As a child, Diana Kim's first encounters with photography — which later became her passion — were through her father who owned a photography studio.
But after her parents separated, Kim had a tumultuous childhood as she was shuffled between the homes of relatives and friends, sometimes even living in parks or cars.
Now at 30, Kim is a photographer based in O'ahu, Hawaii. One of her longest projects, documenting her community's homeless population, turned out to be a profound experience that changed her life.
During the near-decade photographing the homeless around her, the last person Diana Kim expected to stumble upon among them was her own flesh and blood. But that's exactly what happened during one of her photography shoots on the streets of Honolulu.
After years of lost contact, Kim found her father, homeless, disheveled and painfully thin, in the throes of a deteriorating mental condition — his schizophrenia had worsened.
It was a devastating moment.
When Kim finally summoned up the courage to approach him, he did not respond. "I stood there trying to get him to look at me and acknowledge me," she said, when a woman went up to her and told her not to bother, because he was there all the time.
"Part of me wanted to scream at the woman, and the world, for being so callous. Yell that he was my father, and that she was heartless not to care. But none of that would change the circumstances. So instead of screaming, I faced her and said, 'I have to try.'"
"There were nights when I wouldn't find him," she recalled to NBC News. "And other days when I least expected it, and he would be standing on the corner of a street. He suffered from severe schizophrenia, and left untreated, he was not always responsive."
"I can't count the number of times I sat next to my father on the street, wondering how his future would look like. I would sit there and pray quietly, just asking for a miracle and wishing that he would accept assistance. He would refuse to get treatment, take any medications, eat, bathe, or wear new clothes. I wasn't sure if he would get better. There were times when I thought he would die there on that street."
Over the next year and a half, Kim tried to rehabilitate her father as they reconnected, bit by bit.
One day, Kim's father had a heart attack on the street. Thankfully, someone called the police and he was taken to the hospital.
The heart attack proved to have a silver lining — after he was stabilized, the doctors addressed his mental health condition. "Having the heart attack truly saved his life," she told NBC News. "It gave him the opportunity to get back on a treatment plan. And he has been on it ever since."
Kim documents her father's road to rehabilitation on her personal blog, where she also writes vividly about the characters that she encounters on the streets and their struggles with being homeless.

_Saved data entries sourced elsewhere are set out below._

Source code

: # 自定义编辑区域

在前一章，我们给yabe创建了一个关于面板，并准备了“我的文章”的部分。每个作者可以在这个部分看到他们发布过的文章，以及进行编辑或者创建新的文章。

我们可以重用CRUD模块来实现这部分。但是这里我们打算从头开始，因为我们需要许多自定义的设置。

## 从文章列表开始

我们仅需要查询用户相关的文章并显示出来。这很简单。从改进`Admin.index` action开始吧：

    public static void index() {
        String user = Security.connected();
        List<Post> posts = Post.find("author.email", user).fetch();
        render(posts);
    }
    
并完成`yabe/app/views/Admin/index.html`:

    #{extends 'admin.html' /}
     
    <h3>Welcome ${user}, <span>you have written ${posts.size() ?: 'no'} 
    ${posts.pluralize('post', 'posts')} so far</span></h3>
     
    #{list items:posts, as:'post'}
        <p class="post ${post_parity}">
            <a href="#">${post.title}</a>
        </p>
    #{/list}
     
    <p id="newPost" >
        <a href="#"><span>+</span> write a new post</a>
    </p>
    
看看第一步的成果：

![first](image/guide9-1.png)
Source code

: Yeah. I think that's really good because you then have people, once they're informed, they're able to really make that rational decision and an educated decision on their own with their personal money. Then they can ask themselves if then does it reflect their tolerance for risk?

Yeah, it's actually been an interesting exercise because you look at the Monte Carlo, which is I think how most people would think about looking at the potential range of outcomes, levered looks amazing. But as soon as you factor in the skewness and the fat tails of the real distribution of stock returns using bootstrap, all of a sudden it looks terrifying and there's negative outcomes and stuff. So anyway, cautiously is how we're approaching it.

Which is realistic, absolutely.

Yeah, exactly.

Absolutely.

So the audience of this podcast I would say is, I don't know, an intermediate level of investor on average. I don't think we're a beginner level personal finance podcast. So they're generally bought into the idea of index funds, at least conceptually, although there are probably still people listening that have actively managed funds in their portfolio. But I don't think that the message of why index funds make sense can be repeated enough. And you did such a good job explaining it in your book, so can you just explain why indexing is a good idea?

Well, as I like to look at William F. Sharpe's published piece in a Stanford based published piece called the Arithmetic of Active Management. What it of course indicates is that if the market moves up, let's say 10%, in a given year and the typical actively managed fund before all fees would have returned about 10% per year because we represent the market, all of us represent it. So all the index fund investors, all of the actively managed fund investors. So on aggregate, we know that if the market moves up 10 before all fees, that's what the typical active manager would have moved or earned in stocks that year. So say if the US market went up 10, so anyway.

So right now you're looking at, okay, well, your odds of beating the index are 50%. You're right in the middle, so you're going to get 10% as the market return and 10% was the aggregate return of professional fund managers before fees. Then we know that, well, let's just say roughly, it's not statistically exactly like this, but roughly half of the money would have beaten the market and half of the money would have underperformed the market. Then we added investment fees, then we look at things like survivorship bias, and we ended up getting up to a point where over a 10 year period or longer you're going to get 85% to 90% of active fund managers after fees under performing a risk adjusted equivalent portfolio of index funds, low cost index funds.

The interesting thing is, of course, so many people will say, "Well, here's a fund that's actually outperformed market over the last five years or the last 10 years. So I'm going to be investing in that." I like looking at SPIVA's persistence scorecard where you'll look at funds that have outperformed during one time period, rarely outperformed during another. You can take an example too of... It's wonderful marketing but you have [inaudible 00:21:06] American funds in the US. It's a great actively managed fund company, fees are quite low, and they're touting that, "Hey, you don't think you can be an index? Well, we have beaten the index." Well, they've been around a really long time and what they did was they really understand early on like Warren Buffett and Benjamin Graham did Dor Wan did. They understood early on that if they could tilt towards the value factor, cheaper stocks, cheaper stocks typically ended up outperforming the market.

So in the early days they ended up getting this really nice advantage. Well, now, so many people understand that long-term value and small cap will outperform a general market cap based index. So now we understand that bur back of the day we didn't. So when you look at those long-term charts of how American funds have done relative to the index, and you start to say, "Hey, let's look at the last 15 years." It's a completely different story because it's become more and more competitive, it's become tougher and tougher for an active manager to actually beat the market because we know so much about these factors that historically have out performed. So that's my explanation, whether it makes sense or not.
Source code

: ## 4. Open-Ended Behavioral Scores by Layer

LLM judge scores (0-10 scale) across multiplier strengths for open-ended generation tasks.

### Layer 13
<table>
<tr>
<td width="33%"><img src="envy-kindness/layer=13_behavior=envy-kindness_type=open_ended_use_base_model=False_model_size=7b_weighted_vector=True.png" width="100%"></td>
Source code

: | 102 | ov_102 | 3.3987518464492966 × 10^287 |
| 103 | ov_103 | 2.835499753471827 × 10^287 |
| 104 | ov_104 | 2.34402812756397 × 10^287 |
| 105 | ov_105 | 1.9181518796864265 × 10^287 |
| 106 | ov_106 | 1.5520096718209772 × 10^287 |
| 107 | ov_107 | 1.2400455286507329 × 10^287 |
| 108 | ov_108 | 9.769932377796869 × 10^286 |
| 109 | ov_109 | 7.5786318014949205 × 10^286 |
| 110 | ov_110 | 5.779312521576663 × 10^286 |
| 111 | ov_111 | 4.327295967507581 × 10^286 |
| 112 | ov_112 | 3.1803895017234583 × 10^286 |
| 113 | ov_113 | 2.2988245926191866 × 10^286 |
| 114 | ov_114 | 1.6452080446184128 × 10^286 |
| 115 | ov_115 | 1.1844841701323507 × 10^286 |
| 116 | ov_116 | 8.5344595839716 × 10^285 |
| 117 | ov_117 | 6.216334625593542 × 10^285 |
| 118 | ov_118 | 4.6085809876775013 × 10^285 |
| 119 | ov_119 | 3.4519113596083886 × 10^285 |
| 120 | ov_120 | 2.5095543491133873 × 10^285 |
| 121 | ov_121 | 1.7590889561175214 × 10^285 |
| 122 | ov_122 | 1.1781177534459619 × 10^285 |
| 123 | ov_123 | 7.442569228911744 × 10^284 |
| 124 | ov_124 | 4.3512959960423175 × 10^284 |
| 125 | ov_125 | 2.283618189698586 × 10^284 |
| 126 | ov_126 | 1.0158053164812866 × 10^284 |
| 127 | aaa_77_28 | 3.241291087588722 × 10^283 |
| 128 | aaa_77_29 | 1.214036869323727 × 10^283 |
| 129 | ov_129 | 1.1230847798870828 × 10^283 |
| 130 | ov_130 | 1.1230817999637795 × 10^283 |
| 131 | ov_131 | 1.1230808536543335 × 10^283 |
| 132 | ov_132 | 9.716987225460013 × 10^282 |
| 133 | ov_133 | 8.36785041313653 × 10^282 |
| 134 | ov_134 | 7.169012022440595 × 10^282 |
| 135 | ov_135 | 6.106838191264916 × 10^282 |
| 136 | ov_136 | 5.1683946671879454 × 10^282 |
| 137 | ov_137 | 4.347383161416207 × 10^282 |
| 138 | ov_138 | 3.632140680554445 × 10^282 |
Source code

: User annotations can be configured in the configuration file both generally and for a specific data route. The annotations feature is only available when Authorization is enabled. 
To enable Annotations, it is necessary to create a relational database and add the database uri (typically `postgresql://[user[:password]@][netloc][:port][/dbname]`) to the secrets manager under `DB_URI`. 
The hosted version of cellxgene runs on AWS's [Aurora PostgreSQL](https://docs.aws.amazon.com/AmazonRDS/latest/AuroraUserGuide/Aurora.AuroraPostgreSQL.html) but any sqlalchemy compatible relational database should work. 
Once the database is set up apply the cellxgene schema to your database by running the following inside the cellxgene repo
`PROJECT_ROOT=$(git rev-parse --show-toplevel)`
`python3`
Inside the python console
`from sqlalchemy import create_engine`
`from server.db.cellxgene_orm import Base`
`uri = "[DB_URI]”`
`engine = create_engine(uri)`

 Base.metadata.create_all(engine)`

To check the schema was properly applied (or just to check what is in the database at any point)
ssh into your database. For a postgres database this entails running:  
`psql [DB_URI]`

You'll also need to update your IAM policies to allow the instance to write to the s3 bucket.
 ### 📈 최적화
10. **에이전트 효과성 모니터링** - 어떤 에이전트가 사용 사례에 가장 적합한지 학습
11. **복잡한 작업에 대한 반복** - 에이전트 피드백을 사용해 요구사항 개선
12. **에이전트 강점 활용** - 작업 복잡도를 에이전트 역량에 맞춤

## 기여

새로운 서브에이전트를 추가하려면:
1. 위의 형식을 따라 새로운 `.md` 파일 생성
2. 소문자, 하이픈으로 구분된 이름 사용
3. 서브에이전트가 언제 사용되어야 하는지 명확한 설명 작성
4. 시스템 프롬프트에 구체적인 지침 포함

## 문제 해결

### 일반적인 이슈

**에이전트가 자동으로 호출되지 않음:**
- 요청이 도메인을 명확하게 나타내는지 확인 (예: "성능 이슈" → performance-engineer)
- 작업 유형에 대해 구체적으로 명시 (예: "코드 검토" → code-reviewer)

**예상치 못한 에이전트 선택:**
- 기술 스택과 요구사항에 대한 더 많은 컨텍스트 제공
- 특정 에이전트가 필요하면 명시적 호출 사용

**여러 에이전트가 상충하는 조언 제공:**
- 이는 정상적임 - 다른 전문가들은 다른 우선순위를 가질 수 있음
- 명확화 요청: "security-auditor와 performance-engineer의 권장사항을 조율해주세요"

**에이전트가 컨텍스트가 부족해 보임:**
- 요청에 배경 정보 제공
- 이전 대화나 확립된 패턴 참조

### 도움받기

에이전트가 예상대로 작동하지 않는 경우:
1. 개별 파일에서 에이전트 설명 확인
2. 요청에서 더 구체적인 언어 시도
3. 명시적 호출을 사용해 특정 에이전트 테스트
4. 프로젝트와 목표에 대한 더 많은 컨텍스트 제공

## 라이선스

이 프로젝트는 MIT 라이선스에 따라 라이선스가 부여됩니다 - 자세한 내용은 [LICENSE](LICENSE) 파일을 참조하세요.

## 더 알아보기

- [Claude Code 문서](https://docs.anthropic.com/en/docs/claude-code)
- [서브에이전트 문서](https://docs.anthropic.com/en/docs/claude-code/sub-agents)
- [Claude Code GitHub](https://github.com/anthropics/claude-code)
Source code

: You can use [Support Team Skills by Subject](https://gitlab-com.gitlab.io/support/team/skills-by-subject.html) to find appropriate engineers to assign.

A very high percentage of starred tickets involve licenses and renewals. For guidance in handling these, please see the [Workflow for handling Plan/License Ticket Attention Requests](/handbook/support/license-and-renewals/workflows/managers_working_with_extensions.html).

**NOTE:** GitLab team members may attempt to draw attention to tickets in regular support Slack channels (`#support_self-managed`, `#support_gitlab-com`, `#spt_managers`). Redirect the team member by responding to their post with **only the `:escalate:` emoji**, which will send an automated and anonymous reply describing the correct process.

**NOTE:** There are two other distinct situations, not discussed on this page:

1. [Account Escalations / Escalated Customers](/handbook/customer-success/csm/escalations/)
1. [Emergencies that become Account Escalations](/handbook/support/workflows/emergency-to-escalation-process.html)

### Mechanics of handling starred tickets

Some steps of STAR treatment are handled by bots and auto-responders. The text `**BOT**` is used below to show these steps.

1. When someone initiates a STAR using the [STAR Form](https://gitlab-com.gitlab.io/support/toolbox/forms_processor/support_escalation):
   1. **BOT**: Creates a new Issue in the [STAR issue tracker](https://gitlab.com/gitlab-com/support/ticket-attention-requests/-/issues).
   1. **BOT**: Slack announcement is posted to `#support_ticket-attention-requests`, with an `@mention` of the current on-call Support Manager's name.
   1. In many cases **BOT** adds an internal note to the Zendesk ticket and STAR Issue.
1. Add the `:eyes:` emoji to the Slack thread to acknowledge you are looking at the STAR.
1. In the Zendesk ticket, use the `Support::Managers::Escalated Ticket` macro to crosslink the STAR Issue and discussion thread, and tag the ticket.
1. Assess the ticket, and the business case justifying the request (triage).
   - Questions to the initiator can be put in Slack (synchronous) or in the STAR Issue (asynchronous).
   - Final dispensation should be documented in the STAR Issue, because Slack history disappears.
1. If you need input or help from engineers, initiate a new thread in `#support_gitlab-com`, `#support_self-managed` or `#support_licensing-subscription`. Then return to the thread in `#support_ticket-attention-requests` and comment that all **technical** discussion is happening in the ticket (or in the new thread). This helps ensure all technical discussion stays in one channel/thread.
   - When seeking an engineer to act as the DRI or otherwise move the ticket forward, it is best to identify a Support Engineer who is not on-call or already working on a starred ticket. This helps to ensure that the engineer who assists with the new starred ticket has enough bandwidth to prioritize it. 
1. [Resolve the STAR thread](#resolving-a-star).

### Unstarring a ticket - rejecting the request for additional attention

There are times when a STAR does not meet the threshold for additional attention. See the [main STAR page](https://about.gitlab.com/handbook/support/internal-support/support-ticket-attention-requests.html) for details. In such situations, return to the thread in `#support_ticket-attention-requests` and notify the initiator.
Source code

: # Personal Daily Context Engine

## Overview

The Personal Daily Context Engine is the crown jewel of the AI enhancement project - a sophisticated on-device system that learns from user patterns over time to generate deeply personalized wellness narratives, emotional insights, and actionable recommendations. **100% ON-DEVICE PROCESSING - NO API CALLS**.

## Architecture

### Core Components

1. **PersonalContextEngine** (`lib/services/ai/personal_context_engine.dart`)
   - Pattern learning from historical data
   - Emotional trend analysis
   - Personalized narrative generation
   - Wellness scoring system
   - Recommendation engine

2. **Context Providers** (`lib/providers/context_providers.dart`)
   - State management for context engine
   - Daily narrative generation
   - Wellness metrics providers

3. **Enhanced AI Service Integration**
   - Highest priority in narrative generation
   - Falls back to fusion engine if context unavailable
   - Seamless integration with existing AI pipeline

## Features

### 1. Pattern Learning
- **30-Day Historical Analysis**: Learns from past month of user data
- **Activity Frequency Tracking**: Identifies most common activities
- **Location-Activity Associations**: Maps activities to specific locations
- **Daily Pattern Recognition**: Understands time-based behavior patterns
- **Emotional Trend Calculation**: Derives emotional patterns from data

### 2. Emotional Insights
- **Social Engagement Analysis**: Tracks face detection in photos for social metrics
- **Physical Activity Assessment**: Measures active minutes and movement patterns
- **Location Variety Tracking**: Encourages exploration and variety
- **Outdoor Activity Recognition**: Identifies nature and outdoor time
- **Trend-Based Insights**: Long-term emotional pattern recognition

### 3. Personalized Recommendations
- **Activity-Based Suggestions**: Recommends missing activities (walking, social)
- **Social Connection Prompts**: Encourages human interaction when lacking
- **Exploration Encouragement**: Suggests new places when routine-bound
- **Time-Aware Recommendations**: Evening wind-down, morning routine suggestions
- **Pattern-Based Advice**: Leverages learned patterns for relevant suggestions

"Photography is not just about creating images," she explained to NextShark. "It is my window to experiencing the world and sharing relationships with people and things that I am drawn to... My goal, long before my father ever became homeless, was to humanize those who lived on the streets. They each have a story, and I hope that by sharing my own story, it helps to give new perspective."
Today, Kim's father is doing exceptionally well. He keeps a busy schedule, has jumped on the job hunt and has plans to visit his family in South Korea.
And Kim is actively trying to cultivate a relationship with her father that she never got to have as a child. When she turned 30, her father called to ask for help with a job application. Kim wrote in her blog post that though he didn't remember her birthday, she felt enormously grateful that she had heard from him regardless.
If this experience with her father has taught Kim anything, it's that the pain and struggles in life do not have to define or confine us.
"As long as we are alive and breathing, we have the opportunity to change the course of our lives in a positive way," she told A Plus in an email. "My father is an example of someone who, with the proper medical assistance and treatment, was able to get his second chance and is now choosing to live his life more fully and meaningfully."
"I'm grateful to share the moments we have, right here and right now," she continued. "I think that's the beauty in the struggle — we appreciate each other more because of what we went through together. So the journey continues and who knows what we will be able to look back on in another 30 years!"